Alternatively, we can do the following. Split the integral into three integrals, $I(n) = I_1(n) + I_2(n) + I_3(n)$, given by $$\int_0^\infty \frac{1}{1+x^n} dx = \int_0^{1-\epsilon} \frac{1}{1+x^n} dx + \int_{1-\epsilon}^{1+\epsilon}\frac{1}{1+x^n} dx + \int_{1+\epsilon}^\infty \frac{1}{1+x^n} dx.$$
For $I_1(n)$ we have $1 \geq 1/(1+x^n) \geq 1/(1+(1-\epsilon)^n)$, which gives uniform convergence and hence $I_1(n) = 1-\epsilon$ in the limit.
Similarly, for $I_3(n)$, $1/(1+x^n) \leq 1/(1+(1+\epsilon)^n)$ gives uniform convergence to $0$ and $I_3(n) = 0$ in the limit.

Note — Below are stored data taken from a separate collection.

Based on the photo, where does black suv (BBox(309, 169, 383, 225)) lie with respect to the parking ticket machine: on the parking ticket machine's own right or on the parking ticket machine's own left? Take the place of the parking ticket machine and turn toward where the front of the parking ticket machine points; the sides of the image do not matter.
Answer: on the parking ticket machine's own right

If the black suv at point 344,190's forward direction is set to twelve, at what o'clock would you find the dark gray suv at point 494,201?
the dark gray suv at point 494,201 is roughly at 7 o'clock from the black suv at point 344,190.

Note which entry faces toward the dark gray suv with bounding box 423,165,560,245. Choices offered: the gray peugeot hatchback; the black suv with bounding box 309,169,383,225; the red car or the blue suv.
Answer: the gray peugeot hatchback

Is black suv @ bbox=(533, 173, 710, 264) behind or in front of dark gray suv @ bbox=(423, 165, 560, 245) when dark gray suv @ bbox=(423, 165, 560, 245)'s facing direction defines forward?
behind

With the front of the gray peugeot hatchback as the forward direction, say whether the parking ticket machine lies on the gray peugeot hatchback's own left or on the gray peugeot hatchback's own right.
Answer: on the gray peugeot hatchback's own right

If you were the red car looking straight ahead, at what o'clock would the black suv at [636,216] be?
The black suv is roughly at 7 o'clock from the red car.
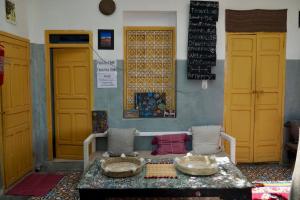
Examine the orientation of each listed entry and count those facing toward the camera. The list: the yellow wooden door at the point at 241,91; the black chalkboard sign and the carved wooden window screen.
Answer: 3

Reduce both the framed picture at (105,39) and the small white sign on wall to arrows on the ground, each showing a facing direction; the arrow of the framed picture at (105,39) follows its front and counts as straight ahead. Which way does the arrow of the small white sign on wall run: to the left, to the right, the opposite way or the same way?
the same way

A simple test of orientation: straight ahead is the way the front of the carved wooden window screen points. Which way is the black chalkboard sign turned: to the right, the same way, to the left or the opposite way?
the same way

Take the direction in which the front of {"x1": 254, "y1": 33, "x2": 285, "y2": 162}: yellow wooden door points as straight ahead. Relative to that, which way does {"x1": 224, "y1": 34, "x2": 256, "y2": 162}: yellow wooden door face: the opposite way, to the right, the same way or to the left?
the same way

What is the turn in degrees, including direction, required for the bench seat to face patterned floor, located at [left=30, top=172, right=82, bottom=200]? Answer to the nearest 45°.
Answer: approximately 90° to its right

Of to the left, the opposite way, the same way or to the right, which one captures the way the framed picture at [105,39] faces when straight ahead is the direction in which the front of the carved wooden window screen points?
the same way

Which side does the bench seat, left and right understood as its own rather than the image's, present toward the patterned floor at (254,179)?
left

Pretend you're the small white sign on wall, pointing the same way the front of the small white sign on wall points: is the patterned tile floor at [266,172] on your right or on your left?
on your left

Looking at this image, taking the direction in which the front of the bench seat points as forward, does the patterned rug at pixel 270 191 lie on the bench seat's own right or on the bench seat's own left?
on the bench seat's own left

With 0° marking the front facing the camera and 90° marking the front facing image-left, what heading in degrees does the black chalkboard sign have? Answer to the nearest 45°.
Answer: approximately 0°

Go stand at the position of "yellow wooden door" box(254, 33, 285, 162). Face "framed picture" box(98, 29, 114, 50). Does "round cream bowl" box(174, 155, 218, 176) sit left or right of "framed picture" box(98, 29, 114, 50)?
left

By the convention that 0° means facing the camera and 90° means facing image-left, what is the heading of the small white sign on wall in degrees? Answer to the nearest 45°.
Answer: approximately 0°

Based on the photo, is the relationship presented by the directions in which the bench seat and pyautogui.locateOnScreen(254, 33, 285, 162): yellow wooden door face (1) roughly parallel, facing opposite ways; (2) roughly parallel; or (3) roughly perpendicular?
roughly parallel

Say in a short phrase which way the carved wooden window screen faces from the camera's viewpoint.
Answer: facing the viewer

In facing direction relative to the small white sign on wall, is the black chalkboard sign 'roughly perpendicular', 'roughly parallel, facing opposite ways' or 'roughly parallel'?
roughly parallel

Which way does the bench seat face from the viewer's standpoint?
toward the camera

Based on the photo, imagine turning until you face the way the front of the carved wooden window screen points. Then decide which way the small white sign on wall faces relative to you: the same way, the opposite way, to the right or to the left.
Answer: the same way

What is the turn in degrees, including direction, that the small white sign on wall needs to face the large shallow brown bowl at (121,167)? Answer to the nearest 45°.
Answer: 0° — it already faces it

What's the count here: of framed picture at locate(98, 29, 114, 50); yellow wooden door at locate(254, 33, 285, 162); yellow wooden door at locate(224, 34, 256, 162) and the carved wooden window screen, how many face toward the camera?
4

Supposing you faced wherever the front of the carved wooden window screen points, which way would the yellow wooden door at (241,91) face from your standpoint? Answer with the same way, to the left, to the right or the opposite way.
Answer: the same way
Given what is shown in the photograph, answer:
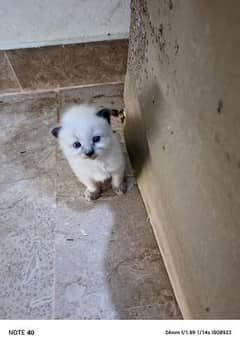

Finally, we can show $|I_2(n)| \leq \int_{1-\epsilon}^{1+\epsilon} 1 dx = 2\epsilon$. Putting this all together, we have $$\limsup_{n \to \infty} (I(n)-1) \leq \epsilon + 2\epsilon + 0.$$ Let $\epsilon \to 0$ and we see that the limit exists and is zero, hence the original limit is 1.
Why do we need to split it up into three intervals? The reason is so that we can get uniform convergence on two of them. Splitting into $(0,1)$ and $[1, \infty)$ does not give uniform convergence because $f_n(1)=1/2$ for all $n$. But if we leave a little wiggle room of order $\epsilon$, then we have uniform convergence. It then turns out that taking $\epsilon \to 0$ smooths everything out. Pay attention since this is a common trick.